Hey Kmx, our little ones are only 2 days apart and I'm going through this too. He has always been quite a high maintenance baby but he does smile and laugh a lot and makes me laugh every day! At the moment whenever I try to do anything such as tidy up the kitchen or get dressed he follows me around whining and moaning. If I take something away from him or tell him no he cries like its the end of the world. He also always wants to be out, he will stand at the door and whine. I'm finding it really difficult to be in the house with him as he will not play with his toys for more than 5 minutes. Glad to hear I'm not the only one!


----------



## dawnrise1

Well my toddler is older, 23 months, but, I can completely relate. He has always been active and always likes to be on the go and doing something, he has an active mind and body, so its challenging! I found ignoring his moaning etc didn't work, so I kept telling him what he was doing wrong and being a bit more firm which I think has helped.
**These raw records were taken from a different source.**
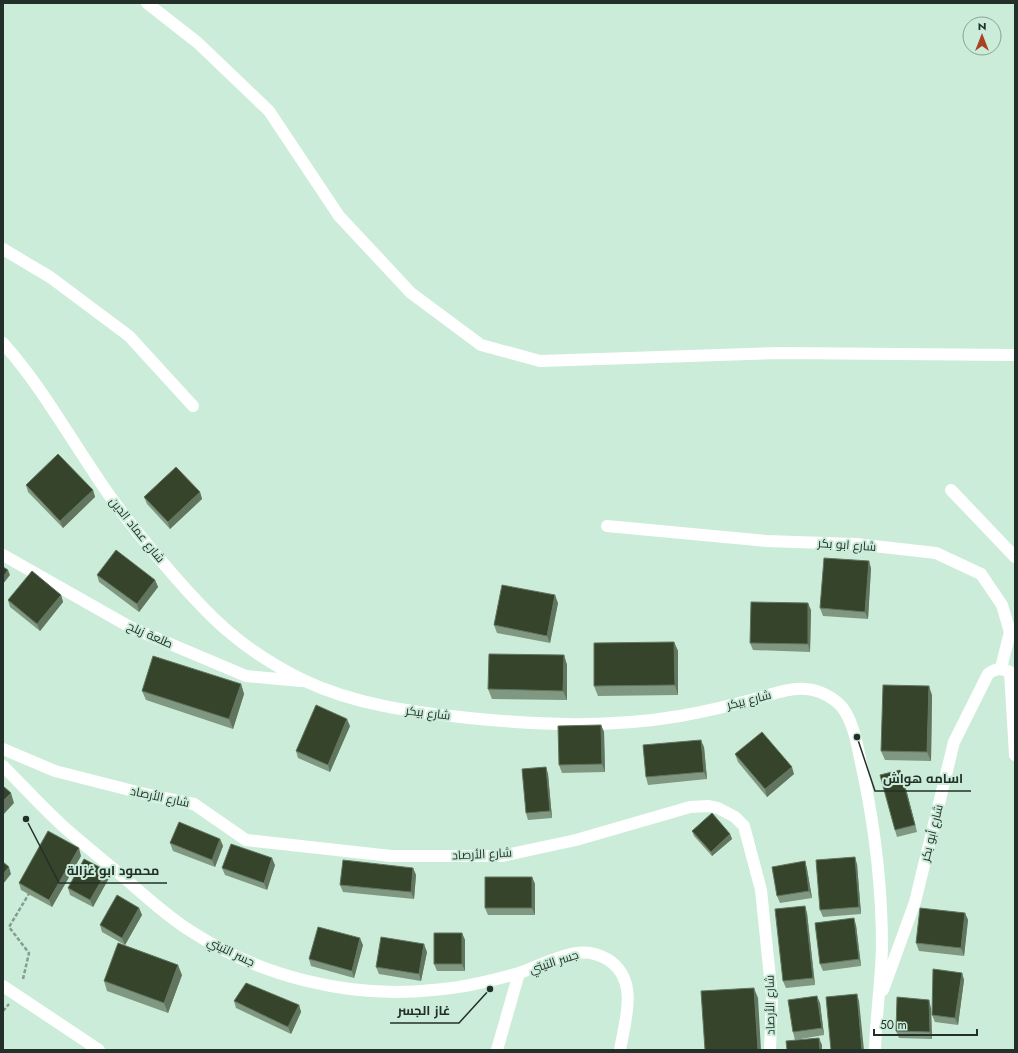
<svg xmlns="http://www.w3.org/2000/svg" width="1018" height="1053" font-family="Jost,Cairo,sans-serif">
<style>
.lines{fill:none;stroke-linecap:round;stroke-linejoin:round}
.path{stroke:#859e8f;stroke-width:2.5;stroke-dasharray:4 2;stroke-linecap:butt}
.minor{stroke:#fff;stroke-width:12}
.wall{fill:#809882}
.shaded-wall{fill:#62765f}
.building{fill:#35442b;stroke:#62765f}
.labels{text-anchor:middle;stroke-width:4;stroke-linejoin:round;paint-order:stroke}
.street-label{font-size:12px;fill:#233029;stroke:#cbecd8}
.leader{fill:none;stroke:#233029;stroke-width:1.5}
.callout-dot{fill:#233029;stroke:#cbecd8;stroke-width:1.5}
.callout-label{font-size:13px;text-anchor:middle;font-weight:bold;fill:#233029;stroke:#cbecd8;stroke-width:4;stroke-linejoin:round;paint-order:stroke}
</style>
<rect width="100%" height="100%" fill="#cbecd8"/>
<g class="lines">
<path class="path" d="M 23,979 L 29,953 L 9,927 L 30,892
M 3,1011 L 9,1004"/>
<path class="minor" d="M 147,3 L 198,43 L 269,111 L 339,216 L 411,293 L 481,345 L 540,361 L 780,353 L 1015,355
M 3,249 L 50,277 L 129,336 L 193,406
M 3,343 C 38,382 64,428 93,471 C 114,504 138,534 163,563 C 208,616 240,649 303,680 C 355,705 413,712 469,718 C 539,725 610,728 680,716 C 702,712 725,707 747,701 C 765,697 787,687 806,689 C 819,690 833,697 842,707 C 855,724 858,751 863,772 C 875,829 882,889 882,948 C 881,982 876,1016 875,1050
M 951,490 L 1015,557
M 607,526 L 766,541 L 856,544 L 936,553 L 981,574 L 1002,605 L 1010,632 L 1001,668
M 3,555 L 130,627 L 246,676 L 301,681
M 3,749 L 55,771 L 149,795 L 194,804 L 246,840 L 391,856 L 502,856 L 576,840 L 690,807 L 709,806 L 718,808 L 735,817 L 744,826 L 761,890 L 772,997 L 770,1050
M 3,766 C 24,787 44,809 65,828 C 83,844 102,859 121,875 C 143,894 164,914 189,930 C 259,976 349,999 433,990 C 463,988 491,981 519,973
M 3,986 L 99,1050
M 883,990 L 915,902 L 954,742 L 988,674 C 996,668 1001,668 1010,672 L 1015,755
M 497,1050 L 519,973 C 537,967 559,955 577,953 C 588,951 598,954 607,959 C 640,979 625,1020 620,1050"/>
</g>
<path class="wall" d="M 26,485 L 93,490 L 95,497 L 63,528 L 28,492 Z
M 200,492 L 202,499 L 170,529 L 147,504 L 144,497 Z
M 871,568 L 868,619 L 823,616 L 820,608 Z
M 97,575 L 155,580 L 158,587 L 139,612 L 99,582 Z
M 61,595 L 63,602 L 40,631 L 10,607 L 8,600 Z
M 558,603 L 550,643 L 497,633 L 494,625 Z
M 811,610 L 810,652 L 753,650 L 750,643 Z
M 674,642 L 678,651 L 678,695 L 598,696 L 594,686 Z
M 564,655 L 567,665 L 567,700 L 492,699 L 488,689 Z
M 241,684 L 244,694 L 233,729 L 146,700 L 142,691 Z
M 932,695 L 931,761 L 885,760 L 881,751 Z
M 601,725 L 604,732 L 605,772 L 562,773 L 559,765 Z
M 350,726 L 330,772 L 298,758 L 296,751 Z
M 704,747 L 707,779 L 648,785 L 646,777 Z
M 735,754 L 794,774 L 767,797 L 738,762 Z
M 546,767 L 548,774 L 552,818 L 528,820 L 526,813 Z
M 900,770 L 903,777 L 917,832 L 897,837 L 895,830 Z
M 692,831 L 730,834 L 732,839 L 712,856 L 694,836 Z
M 220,839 L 223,846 L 215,867 L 173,851 L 170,843 Z
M 81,856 L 52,907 L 21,890 L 19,883 Z
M 805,861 L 807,869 L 812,898 L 780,903 L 777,896 Z
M 857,864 L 861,914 L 823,917 L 820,910 Z
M 275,865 L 267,890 L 225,875 L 222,868 Z
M 413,868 L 416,875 L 414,899 L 343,892 L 340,885 Z
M 532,877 L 535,884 L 535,915 L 488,915 L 485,908 Z
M 109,878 L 93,907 L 70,895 L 68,888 Z
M 805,906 L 807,913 L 815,985 L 786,988 L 783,981 Z
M 139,908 L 142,915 L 125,945 L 102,932 L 100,925 Z
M 965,913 L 968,920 L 964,956 L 919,951 L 916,943 Z
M 856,925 L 861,966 L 823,971 L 820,964 Z
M 462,933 L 465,940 L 465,971 L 437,971 L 434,964 Z
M 363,945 L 354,978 L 311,966 L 309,959 Z
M 427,952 L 421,981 L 379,974 L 376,967 Z
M 962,973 L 964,980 L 958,1025 L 935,1022 L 932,1015 Z
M 182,975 L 168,1013 L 107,991 L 104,981 Z
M 234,1001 L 299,1005 L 301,1012 L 291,1034 L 236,1008 Z
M 820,1003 L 824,1035 L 795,1040 L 793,1032 Z
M 931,1008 L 932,1039 L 899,1038 L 896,1031 Z"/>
<path class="shaded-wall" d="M 93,490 L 95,497 L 63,528 L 60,521 Z
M 200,492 L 202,499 L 170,529 L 168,522 Z
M 869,561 L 871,568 L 868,619 L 865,612 Z
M 8,570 L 10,575 L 3,584 L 3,577 Z
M 155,580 L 158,587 L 139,612 L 137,604 Z
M 61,595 L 63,602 L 40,631 L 37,624 Z
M 555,595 L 558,603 L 550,643 L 547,636 Z
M 808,603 L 811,610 L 810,652 L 808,644 Z
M 674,642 L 678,651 L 678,695 L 675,685 Z
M 564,655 L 567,665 L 567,700 L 563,691 Z
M 241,684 L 244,694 L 233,729 L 229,719 Z
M 929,686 L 932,695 L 931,761 L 927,752 Z
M 347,719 L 350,726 L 330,772 L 328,765 Z
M 601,725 L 604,732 L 605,772 L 602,764 Z
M 701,740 L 704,747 L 707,779 L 704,772 Z
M 546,767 L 548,774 L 552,818 L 550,811 Z
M 792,767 L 794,774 L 767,797 L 765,789 Z
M 900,770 L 903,777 L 917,832 L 915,825 Z
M 11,793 L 14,803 L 3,815 L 3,801 Z
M 730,834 L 732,839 L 712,856 L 711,852 Z
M 220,839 L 223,846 L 215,867 L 212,860 Z
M 79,848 L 81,856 L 52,907 L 49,900 Z
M 855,857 L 857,864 L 861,914 L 859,907 Z
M 272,858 L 275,865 L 267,890 L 264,883 Z
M 805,861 L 807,869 L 812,898 L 809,891 Z
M 9,867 L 11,874 L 3,884 L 3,874 Z
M 413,868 L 416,875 L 414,899 L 411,892 Z
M 107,871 L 109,878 L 93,907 L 90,900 Z
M 532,877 L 535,884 L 535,915 L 532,908 Z
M 805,906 L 807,913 L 815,985 L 813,978 Z
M 139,908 L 142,915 L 125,945 L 122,938 Z
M 965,913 L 968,920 L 964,956 L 961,948 Z
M 854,918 L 856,925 L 861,966 L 859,959 Z
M 462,933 L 465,940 L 465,971 L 462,964 Z
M 360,938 L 363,945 L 354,978 L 352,971 Z
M 424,944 L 427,952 L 421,981 L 419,974 Z
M 178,965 L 182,975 L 168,1013 L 164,1003 Z
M 962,973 L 964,980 L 958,1025 L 955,1018 Z
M 754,988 L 758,998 L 761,1050 L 758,1050 Z
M 857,994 L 859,1001 L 864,1050 L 862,1050 Z
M 817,996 L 820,1003 L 824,1035 L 822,1028 Z
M 929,1000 L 931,1008 L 932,1039 L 930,1032 Z
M 299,1005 L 301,1012 L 291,1034 L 288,1027 Z
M 819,1038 L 822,1045 L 822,1050 L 820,1050 Z"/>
<path class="building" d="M 58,454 L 93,490 L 60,521 L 26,485 Z
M 176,467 L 200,492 L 168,522 L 144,497 Z
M 116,550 L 155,580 L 137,604 L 97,575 Z
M 824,558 L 869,561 L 865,612 L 820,608 Z
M 3,567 L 8,570 L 3,577 Z
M 32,571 L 61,595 L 37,624 L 8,600 Z
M 502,585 L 555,595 L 547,636 L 494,625 Z
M 751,602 L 808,603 L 808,644 L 750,643 Z
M 674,642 L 675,685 L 594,686 L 594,643 Z
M 489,654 L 564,655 L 563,691 L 488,689 Z
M 153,656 L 241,684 L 229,719 L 142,691 Z
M 883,685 L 929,686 L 927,752 L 881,751 Z
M 316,705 L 347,719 L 328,765 L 296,751 Z
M 601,725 L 602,764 L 559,765 L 558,726 Z
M 762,732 L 792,767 L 765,789 L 735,754 Z
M 701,740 L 704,772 L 646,777 L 643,745 Z
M 546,767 L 550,811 L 526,813 L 522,769 Z
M 900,770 L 915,825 L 895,830 L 880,775 Z
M 3,786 L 11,793 L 3,801 Z
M 712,813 L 730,834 L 711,852 L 692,831 Z
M 179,822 L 220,839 L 212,860 L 170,843 Z
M 48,831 L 79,848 L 49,900 L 19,883 Z
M 231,844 L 272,858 L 264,883 L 222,868 Z
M 855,857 L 859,907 L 820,910 L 816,860 Z
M 84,859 L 107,871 L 90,900 L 68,888 Z
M 343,860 L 413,868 L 411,892 L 340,885 Z
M 805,861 L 809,891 L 777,896 L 772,867 Z
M 3,862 L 9,867 L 3,874 Z
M 485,877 L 532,877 L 532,908 L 485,908 Z
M 117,895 L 139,908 L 122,938 L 100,925 Z
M 805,906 L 813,978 L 783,981 L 775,909 Z
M 920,908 L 965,913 L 961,948 L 916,943 Z
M 854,918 L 859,959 L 820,964 L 815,923 Z
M 318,927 L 360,938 L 352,971 L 309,959 Z
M 434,933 L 462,933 L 462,964 L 434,964 Z
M 381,937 L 424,944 L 419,974 L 376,967 Z
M 118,943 L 178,965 L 164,1003 L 104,981 Z
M 933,969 L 962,973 L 955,1018 L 932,1015 Z
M 246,983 L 299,1005 L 288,1027 L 234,1001 Z
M 754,988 L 758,1050 L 705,1050 L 701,991 Z
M 857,994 L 862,1050 L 831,1050 L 826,997 Z
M 817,996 L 822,1028 L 793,1032 L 788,1000 Z
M 897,997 L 929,1000 L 930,1032 L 896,1031 Z
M 819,1038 L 820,1050 L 787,1050 L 786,1041 Z"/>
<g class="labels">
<g class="street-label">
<text transform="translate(137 530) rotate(51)" y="4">شارع عماد الدين</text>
<text transform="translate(847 545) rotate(4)" y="4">شارع ابو بكر</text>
<text transform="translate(150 635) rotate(24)" y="4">طلعة زبلح</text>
<text transform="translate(749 700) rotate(-14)" y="4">شارع بيكر</text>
<text transform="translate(428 713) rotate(7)" y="4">شارع بيكر</text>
<text transform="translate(160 797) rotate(12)" y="4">شارع الأرصاد</text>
<text transform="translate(932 833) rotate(-76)" y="4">شارع أبو بكر</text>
<text transform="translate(482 854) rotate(-3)" y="4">شارع الأرصاد</text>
<text transform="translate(231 952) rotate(26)" y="4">جسر التيتي</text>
<text transform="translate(554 962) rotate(-18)" y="4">جسر التيتي</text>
<text transform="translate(770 1005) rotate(-91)" y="4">شارع الأرصاد</text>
</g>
</g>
<path class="leader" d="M857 737L875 791H971M26 819L59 883H167M490 989L459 1023H390"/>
<g class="callout-dot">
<circle cx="857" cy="737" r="4"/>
<circle cx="26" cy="819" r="4"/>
<circle cx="490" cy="989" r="4"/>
</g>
<g class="callout-label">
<text x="923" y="783">اسامه هواش</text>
<text x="113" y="875">محمود ابو غزالة</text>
<text x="424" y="1015">غاز الجسر</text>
</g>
<rect width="1018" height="1053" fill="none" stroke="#233029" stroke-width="8"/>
<g transform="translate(982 36)"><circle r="19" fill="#cbecd8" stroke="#88a192"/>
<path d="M0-3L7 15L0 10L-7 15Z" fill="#a94123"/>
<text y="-6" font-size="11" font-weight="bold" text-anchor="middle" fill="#233029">N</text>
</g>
<path d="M874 1029v6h103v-6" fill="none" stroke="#233029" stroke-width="2"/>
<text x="880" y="1029" font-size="12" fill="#233029" stroke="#cbecd8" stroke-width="3" paint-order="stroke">50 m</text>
</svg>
I love him to bits, but, sometimes feel that I can't do anything to please him. Toddler groups, going for walks, breaks up the day a bit, he also likes time to unwind in front of TV which calms him down a bit. Its usually tiredness too and he is refusing naps so its a constant battle, but it does get easier, I think now he is communicating more that has helped, most of the times he moans is because he wants something simple which he couldn't tell me before, half the time, its something like his sock is annoying him, he wants a different toy, book etc!! Just wanted to say really u are not alone


----------



## robinator

Lane is doing this, particularly late afternoon/evening. The only time she stops is if I hold her or read her books/play. Daddy is simply not a good enough substitute anymore :wacko:


----------